What to produce:
Copy each record exactly as it reads, leaving out any pictures it holds.
_ _ _ _
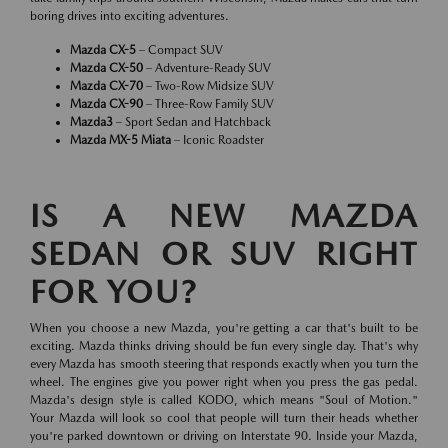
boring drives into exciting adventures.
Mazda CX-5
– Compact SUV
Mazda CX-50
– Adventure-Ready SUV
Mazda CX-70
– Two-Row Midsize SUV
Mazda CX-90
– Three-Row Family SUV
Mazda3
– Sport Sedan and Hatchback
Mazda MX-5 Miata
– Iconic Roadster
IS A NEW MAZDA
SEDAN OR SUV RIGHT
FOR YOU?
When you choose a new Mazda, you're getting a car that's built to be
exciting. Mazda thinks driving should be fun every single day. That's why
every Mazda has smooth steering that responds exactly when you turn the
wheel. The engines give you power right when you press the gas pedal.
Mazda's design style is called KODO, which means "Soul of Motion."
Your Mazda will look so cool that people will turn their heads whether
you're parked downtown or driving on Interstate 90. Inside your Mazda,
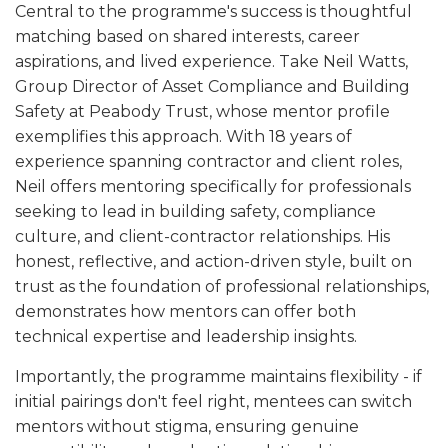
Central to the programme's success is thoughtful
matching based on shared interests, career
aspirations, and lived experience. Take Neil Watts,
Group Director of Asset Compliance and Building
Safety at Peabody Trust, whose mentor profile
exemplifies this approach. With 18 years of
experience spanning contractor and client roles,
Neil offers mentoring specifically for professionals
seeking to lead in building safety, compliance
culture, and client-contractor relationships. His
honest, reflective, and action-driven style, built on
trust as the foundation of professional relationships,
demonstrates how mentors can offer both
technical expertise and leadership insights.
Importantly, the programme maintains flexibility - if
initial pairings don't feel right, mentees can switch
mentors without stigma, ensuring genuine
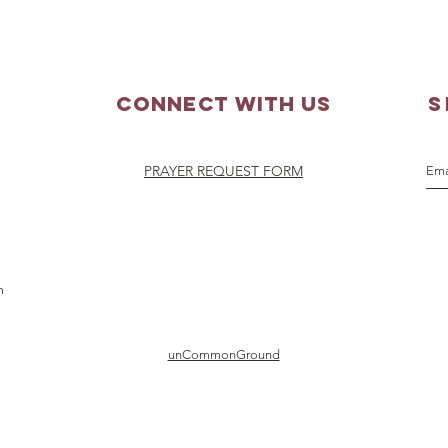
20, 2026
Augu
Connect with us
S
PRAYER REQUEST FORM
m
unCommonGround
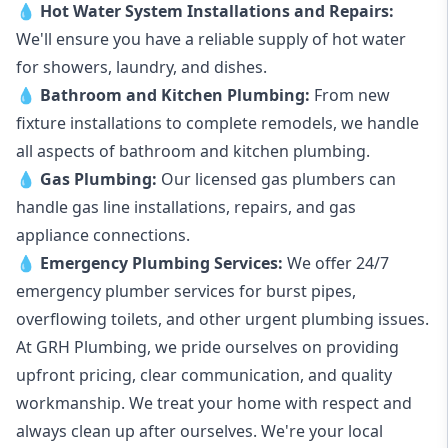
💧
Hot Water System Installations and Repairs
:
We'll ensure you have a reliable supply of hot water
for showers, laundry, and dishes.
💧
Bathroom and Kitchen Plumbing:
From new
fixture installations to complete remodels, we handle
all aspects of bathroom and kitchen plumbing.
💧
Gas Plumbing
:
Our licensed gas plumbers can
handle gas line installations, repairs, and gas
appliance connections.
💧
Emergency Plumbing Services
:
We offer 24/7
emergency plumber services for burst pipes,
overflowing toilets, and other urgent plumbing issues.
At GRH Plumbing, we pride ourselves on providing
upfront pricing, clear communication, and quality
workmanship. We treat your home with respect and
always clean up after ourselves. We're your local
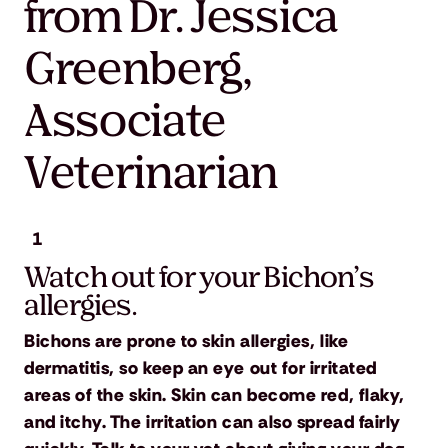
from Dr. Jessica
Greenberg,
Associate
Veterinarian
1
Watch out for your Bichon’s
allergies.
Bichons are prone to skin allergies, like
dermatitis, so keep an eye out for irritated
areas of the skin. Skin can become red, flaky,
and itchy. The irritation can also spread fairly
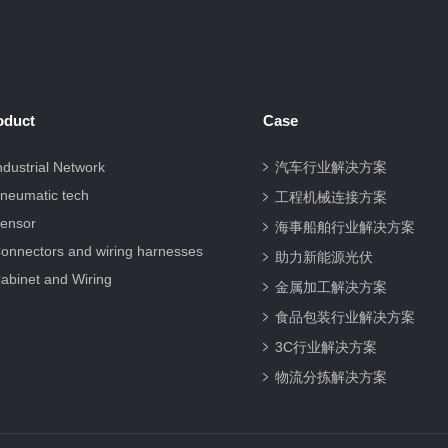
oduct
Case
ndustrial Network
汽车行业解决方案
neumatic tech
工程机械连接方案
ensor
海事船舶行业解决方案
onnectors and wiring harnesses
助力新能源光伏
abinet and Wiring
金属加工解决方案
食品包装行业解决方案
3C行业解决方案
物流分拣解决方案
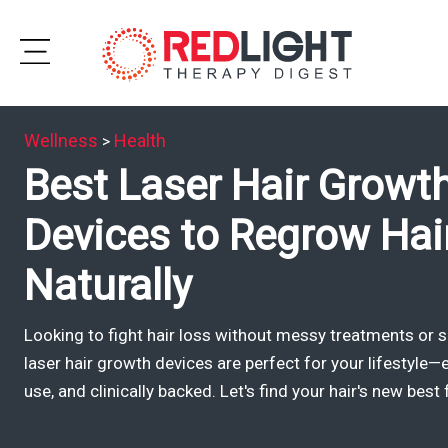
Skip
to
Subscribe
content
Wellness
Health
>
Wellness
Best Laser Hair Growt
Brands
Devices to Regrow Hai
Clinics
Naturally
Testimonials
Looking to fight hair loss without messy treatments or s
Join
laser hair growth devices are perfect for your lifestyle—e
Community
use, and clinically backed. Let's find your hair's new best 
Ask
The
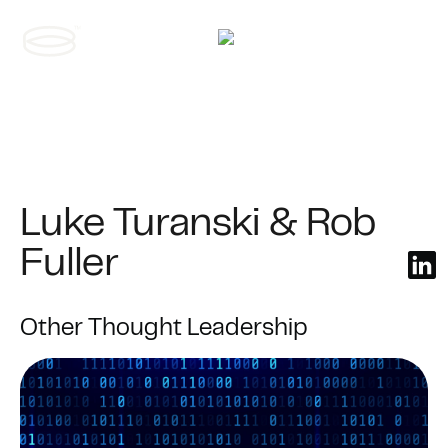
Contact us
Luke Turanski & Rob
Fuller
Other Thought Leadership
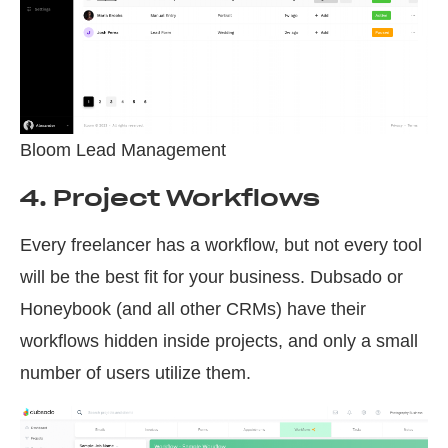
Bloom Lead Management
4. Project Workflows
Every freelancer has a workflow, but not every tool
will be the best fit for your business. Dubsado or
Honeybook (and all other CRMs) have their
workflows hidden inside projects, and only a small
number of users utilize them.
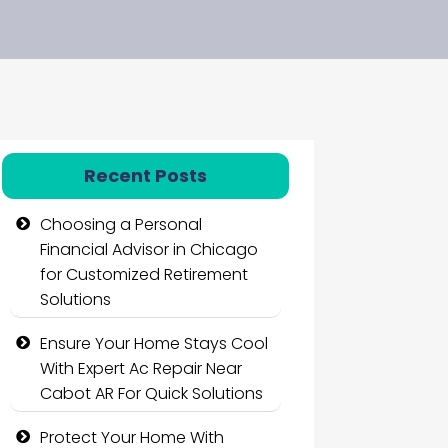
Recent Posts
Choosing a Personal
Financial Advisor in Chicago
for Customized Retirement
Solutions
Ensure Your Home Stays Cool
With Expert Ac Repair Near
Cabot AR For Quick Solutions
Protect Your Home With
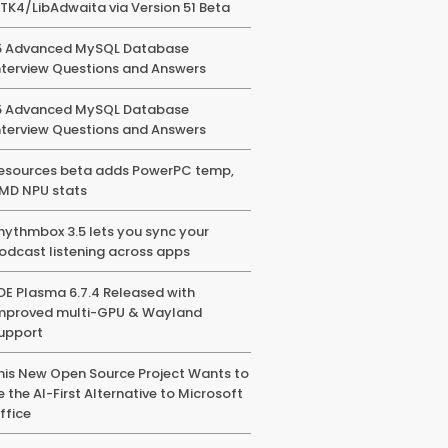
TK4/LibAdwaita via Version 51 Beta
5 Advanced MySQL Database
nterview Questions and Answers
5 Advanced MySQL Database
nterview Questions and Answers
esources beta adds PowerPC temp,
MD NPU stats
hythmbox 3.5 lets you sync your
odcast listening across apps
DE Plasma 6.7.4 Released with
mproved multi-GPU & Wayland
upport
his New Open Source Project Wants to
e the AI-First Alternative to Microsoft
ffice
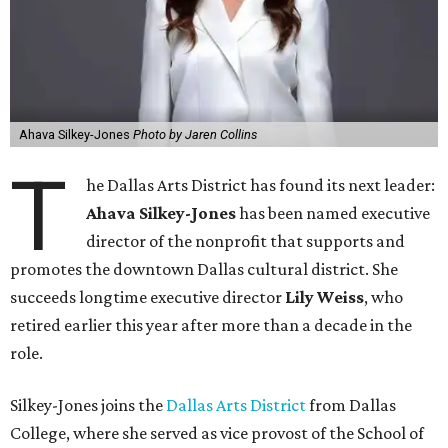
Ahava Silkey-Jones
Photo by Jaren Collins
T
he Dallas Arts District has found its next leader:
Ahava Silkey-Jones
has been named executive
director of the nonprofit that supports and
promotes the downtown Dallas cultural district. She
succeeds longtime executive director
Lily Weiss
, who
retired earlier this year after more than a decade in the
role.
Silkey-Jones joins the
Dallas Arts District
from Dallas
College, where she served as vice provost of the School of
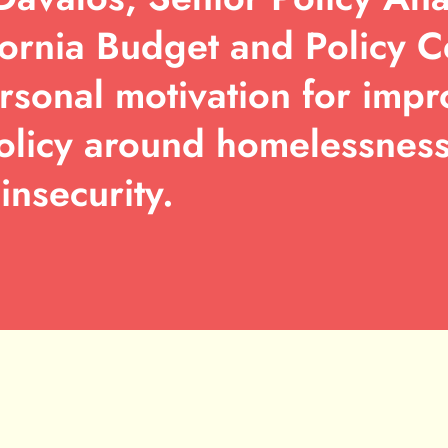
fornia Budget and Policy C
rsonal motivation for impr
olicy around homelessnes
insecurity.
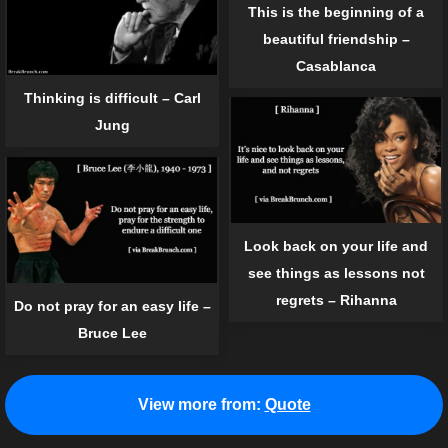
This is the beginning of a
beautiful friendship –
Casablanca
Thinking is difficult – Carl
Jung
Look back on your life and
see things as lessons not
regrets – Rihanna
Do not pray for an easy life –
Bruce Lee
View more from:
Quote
_ _ _ _
Exercise solution:
boring drives into exciting adventures.
Mazda CX-5
– Compact SUV
Mazda CX-50
– Adventure-Ready SUV
Mazda CX-70
– Two-Row Midsize SUV
Mazda CX-90
– Three-Row Family SUV
Mazda3
– Sport Sedan and Hatchback
Mazda MX-5 Miata
– Iconic Roadster
IS A NEW MAZDA
SEDAN OR SUV RIGHT
FOR YOU?
When you choose a new Mazda, you're getting a car that's built to be
exciting. Mazda thinks driving should be fun every single day. That's why
every Mazda has smooth steering that responds exactly when you turn the
wheel. The engines give you power right when you press the gas pedal.
Mazda's design style is called KODO, which means "Soul of Motion."
Your Mazda will look so cool that people will turn their heads whether
you're parked downtown or driving on Interstate 90. Inside your Mazda,
Central to the programme's success is thoughtful
matching based on shared interests, career
aspirations, and lived experience. Take Neil Watts,
Group Director of Asset Compliance and Building
Safety at Peabody Trust, whose mentor profile
exemplifies this approach. With 18 years of
experience spanning contractor and client roles,
Neil offers mentoring specifically for professionals
seeking to lead in building safety, compliance
culture, and client-contractor relationships. His
honest, reflective, and action-driven style, built on
trust as the foundation of professional relationships,
demonstrates how mentors can offer both
technical expertise and leadership insights.
Importantly, the programme maintains flexibility - if
initial pairings don't feel right, mentees can switch
mentors without stigma, ensuring genuine
20, 2026
Augu
Connect with us
S
PRAYER REQUEST FORM
m
unCommonGround
💧
Hot Water System Installations and Repairs
:
We'll ensure you have a reliable supply of hot water
for showers, laundry, and dishes.
💧
Bathroom and Kitchen Plumbing:
From new
fixture installations to complete remodels, we handle
all aspects of bathroom and kitchen plumbing.
💧
Gas Plumbing
:
Our licensed gas plumbers can
handle gas line installations, repairs, and gas
appliance connections.
💧
Emergency Plumbing Services
:
We offer 24/7
emergency plumber services for burst pipes,
overflowing toilets, and other urgent plumbing issues.
At GRH Plumbing, we pride ourselves on providing
upfront pricing, clear communication, and quality
workmanship. We treat your home with respect and
always clean up after ourselves. We're your local
from Dr. Jessica
Greenberg,
Associate
Veterinarian
1
Watch out for your Bichon’s
allergies.
Bichons are prone to skin allergies, like
dermatitis, so keep an eye out for irritated
areas of the skin. Skin can become red, flaky,
and itchy. The irritation can also spread fairly
oduct
Case
ndustrial Network
汽车行业解决方案
neumatic tech
工程机械连接方案
ensor
海事船舶行业解决方案
onnectors and wiring harnesses
助力新能源光伏
abinet and Wiring
金属加工解决方案
食品包装行业解决方案
3C行业解决方案
物流分拣解决方案
Skip
to
Subscribe
content
Wellness
Health
>
Wellness
Best Laser Hair Growt
Brands
Devices to Regrow Hai
Clinics
Naturally
Testimonials
Looking to fight hair loss without messy treatments or s
Join
laser hair growth devices are perfect for your lifestyle—e
Community
use, and clinically backed. Let's find your hair's new best 
Ask
The
Contact us
Luke Turanski & Rob
Fuller
Other Thought Leadership
Bloom Lead Management
4. Project Workflows
Every freelancer has a workflow, but not every tool
will be the best fit for your business. Dubsado or
Honeybook (and all other CRMs) have their
workflows hidden inside projects, and only a small
number of users utilize them.
Recent Posts
Choosing a Personal
Financial Advisor in Chicago
for Customized Retirement
Solutions
Ensure Your Home Stays Cool
With Expert Ac Repair Near
Cabot AR For Quick Solutions
Protect Your Home With
TK4/LibAdwaita via Version 51 Beta
5 Advanced MySQL Database
nterview Questions and Answers
5 Advanced MySQL Database
nterview Questions and Answers
esources beta adds PowerPC temp,
MD NPU stats
hythmbox 3.5 lets you sync your
odcast listening across apps
DE Plasma 6.7.4 Released with
mproved multi-GPU & Wayland
upport
his New Open Source Project Wants to
e the AI-First Alternative to Microsoft
ffice
Ahava Silkey-Jones
Photo by Jaren Collins
T
he Dallas Arts District has found its next leader:
Ahava Silkey-Jones
has been named executive
director of the nonprofit that supports and
promotes the downtown Dallas cultural district. She
succeeds longtime executive director
Lily Weiss
, who
retired earlier this year after more than a decade in the
role.
Silkey-Jones joins the
Dallas Arts District
from Dallas
College, where she served as vice provost of the School of
fornia Budget and Policy C
rsonal motivation for impr
olicy around homelessnes
insecurity.
This is the beginning of a
beautiful friendship –
Casablanca
Thinking is difficult – Carl
Jung
Look back on your life and
see things as lessons not
regrets – Rihanna
Do not pray for an easy life –
Bruce Lee
View more from:
Quote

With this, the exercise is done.